For every successful foray into Bollywood, there are a number of hurdles that every newcomer has to face. Martin sheds light on them. “There is an area called Aram Nagar in Mumbai which is choc-o-block with audition offices. Every aspiring actor begins his day early in the morning, armed with a bag filled with clothes, and moves from one audition office to the other. There are a few lucky hits and a lot many rejections, but these auditions ensure that every newcomer gets a fair opportunity. This kind of an audition culture is missing in Kerala, I feel,” he opines.

Baazaar proved to be a good luck charm opening up doors for him in Bollywod. “I have received a couple of offers from Bollywood,” he reveals. Martin’s next words also help bust a myth that South Indian actors have to work double hard to make a mark for themselves in Hindi. “Yes, the language barrier is a reason why many actors from the South hesitate to try their luck in Bollywood; but by the same yardstick the relatively low number of South Indians ensures that for any film that requires a South Indian actor, I get called on a priority level. That, I feel, is a benefit!” That does not mean that Martin is neglecting his chances in his home state. He reveals that he is busy with casting and acting training classes in Kerala. He has also groomed a number of newcomers. So, here is the obvious question. Why has he not tried his luck in Mollywood? “Oh, I have”, he affirms. “I am part of the upcoming film Rameshan Oru Peralla. I also have some other offers. ”

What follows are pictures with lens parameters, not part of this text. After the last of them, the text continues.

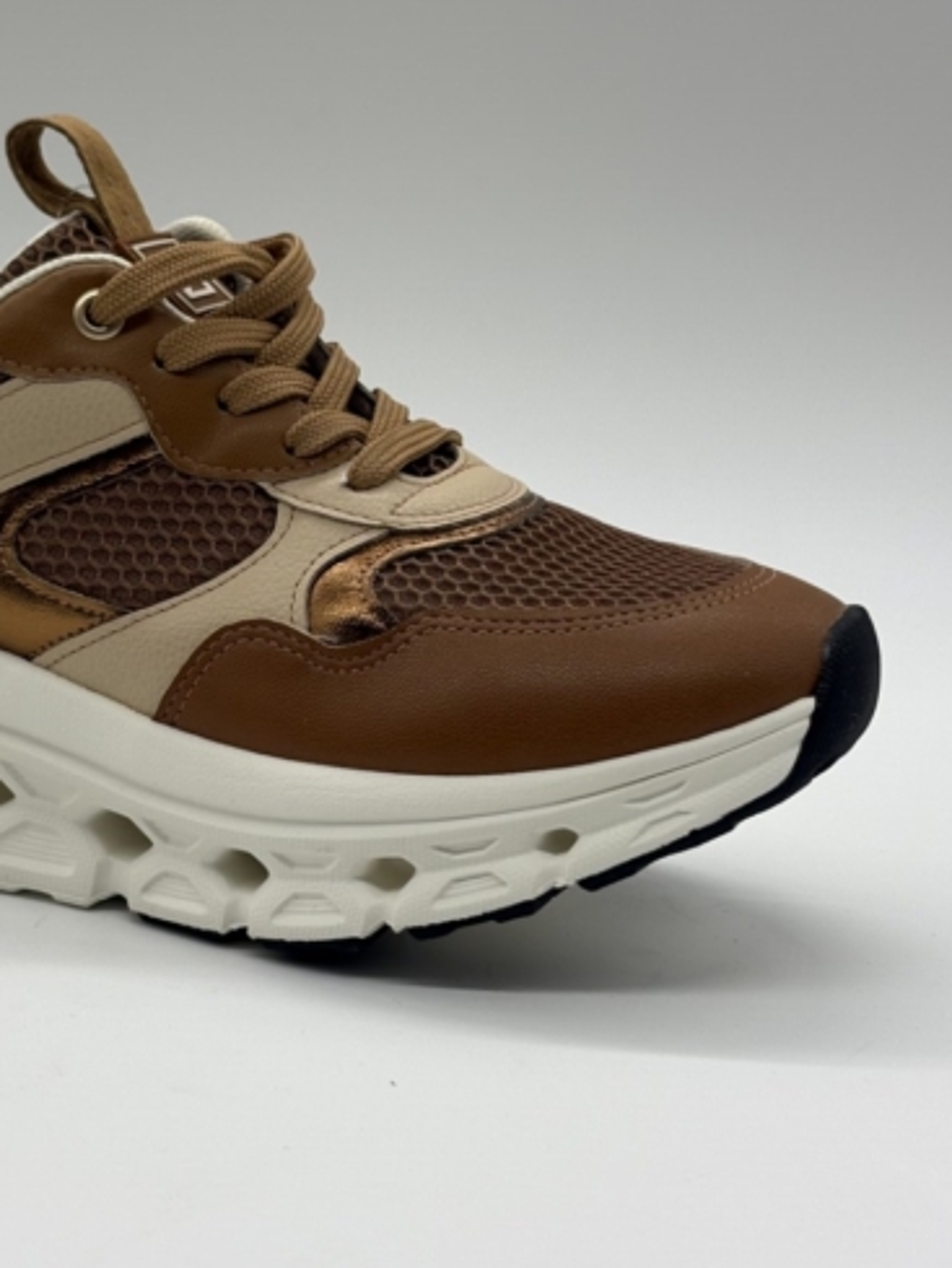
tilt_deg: -11.6
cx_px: 233
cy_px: 516
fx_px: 3116
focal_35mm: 85
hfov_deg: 17.3
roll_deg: -1.7
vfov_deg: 23.0
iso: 25
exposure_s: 1/122
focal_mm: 5.96
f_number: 1.6
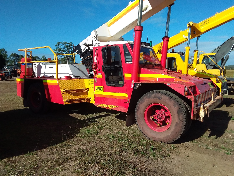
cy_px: 88
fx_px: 189
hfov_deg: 63.4
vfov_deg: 49.8
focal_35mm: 28
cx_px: 117
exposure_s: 1/2072
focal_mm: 2.91
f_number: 1.9
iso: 40
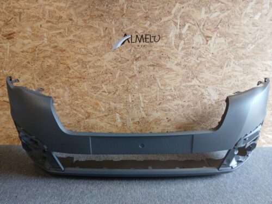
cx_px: 136
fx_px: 204
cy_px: 102
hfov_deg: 67.3
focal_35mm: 26
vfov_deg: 53.1
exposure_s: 1/33.3
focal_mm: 3.98
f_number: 1.8
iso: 200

Martin’s interest in arts can be called an inherited faculty. His father was a circus artiste who worked with some of the best circuses in India. Martin’s love for acting found early expression in his church theatre group, where he participated in skits and then followed that up with dramas in his school. It was his stint at the NSD, where he did his BA in drama, that changed his perception to art and gave him the much-needed focus. Here, Martin began to study about theatre. The knowledge gained from books at NSD gave him theories and practices that opened up his mind, and thus his world. “I never intended for acting to be my profession; I only knew that I derived great pleasure from acting in theatre. I had a regular job, but my heart was not in it. Theatre and acting were always uppermost on my mind and my stint at NSD made me realise that an actor was what I was destined to be.” Not content with only theatre, Martin enrolled in Attakkalari in Bengaluru, a centre for movement arts, where he learnt contemporary dance also.

Currently, Martin has a number of Bollywood offers including Crispy Rishta, of which he has finished shooting.